Cryptocurrencies are the fuel for a new type of internet. This new internet, called “Web 3.0,” will empower consumers, eliminate middlemen and give users control over their own data. Unfortunately, overstated fears about cryptocurrency threaten to kill it before it reaches its full potential.
Congress needs to protect crypto.
Efforts to ban or regulate cryptocurrencies are expanding across the globe. China has prohibited its citizens from using crypto, and Russia has proposed doing the same. In Europe, the Markets in Crypto Assets Regulation seeks to create a continent-wide regulatory scheme, while in the United States President Biden has issued an executive order calling on federal departments as diverse as Homeland Security and the Environmental Protection Agency to consider ways to regulate the product.
But cryptocurrency doesn’t need new regulation. Although proponents of increased oversight talk of protecting consumers from abuse, existing laws already make it illegal to defraud users. Both the Federal Trade Commission and the Consumer Financial Protection Bureau have broad authority to punish bad actors who engage in unfair, deceptive or abusive acts and practices. Meanwhile, state laws require registration for those that use crypto for currency services, a requirement backed by federal law. Using crypto to cheat people is illegal, just as it is for other products.
The greatest threat to crypto users isn’t a lack of regulation; it is regulatory uncertainty. The Securities and Exchange Commission has taken an increasingly aggressive approach to crypto. In a recent speech SEC chair Gary Gensler argued that most cryptocurrency should be subject to regulation by his agency.
The danger of this approach is obvious. The SEC has legal authority only to regulate securities. If cryptocurrencies are securities, it not only affects their creators or exchanges. Anyone holding such a cryptocurrency would also be holding an illegally marketed security; trying to sell such a “security” would also be illegal. Crypto users would be stuck.
Most financial services laws aren’t a good fit for cryptocurrency. This isn’t surprising, given that there is nothing inherently “financial” about crypto. Although some cryptocurrencies, like Bitcoin, are explicitly designed to substitute for cash, this is only one use of the technology. Crypto makes blockchains function properly; blockchain is the technology that underpins Web 3.0. Blockchain allows users of a network to confirm and validate transactions without having to go through a middleman; anything that can be done by a single company’s servers can be done by a blockchain’s distributed computers.
Blockchain empowers consumers to create their own social networks, search engines, shopping portals and other services without having to go through a big corporation. Blockchains run on cryptocurrencies, which users pass back and forth as incentive for the computing power required to make them work.
The current regulatory uncertainty recalls the early days of the World Wide Web. In the 1990s start-ups were creating companies that would eventually transform how the world communicates, shops and receives its news and entertainment. But early web developers and the internet infrastructure faced a problem; how to deal with the legal risk that a third-party user of their product, completely beyond their control, might use the internet in unintended or even illegal ways?
To address this risk in 1996, Congress acted decisively, passing Section 230 of the Communications Decency Act.

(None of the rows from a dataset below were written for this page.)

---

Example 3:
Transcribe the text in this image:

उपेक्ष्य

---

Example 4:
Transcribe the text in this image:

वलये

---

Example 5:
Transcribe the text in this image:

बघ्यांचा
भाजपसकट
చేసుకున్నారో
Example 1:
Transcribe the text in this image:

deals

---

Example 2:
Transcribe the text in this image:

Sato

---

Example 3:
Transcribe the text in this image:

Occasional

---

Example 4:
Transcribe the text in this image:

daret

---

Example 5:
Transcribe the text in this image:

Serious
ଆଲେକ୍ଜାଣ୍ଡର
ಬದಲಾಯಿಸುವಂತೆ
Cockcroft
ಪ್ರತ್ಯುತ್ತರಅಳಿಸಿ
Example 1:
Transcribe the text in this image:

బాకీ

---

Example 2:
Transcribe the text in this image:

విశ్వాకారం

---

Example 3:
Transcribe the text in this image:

That law, often called the “26 words that created the internet,” ensured that neither website creators nor internet operators are responsible for postings of internet users. The results speak for themselves:
America remains the undisputed leader of the world wide web, and internet-related companies employ millions of Americans while building wealth for investors.
Now, cryptocurrency needs this same kind of visionary thinking — a law to protect it from overzealous regulators and ill-fitting old laws. This new law would clarify that cryptocurrencies are not financial products unless they are specifically designed and marketed as such. The provision would be simple to write and provide the same clarity for crypto users and developers that Congress gave internet pioneers in 1996.
Cryptocurrency is part of a long tradition of Americans creating technologies and businesses that empower individuals and promote freedom. Congress needs to act now to protect crypto from unnecessary and inappropriate regulation — a Section 230 for crypto.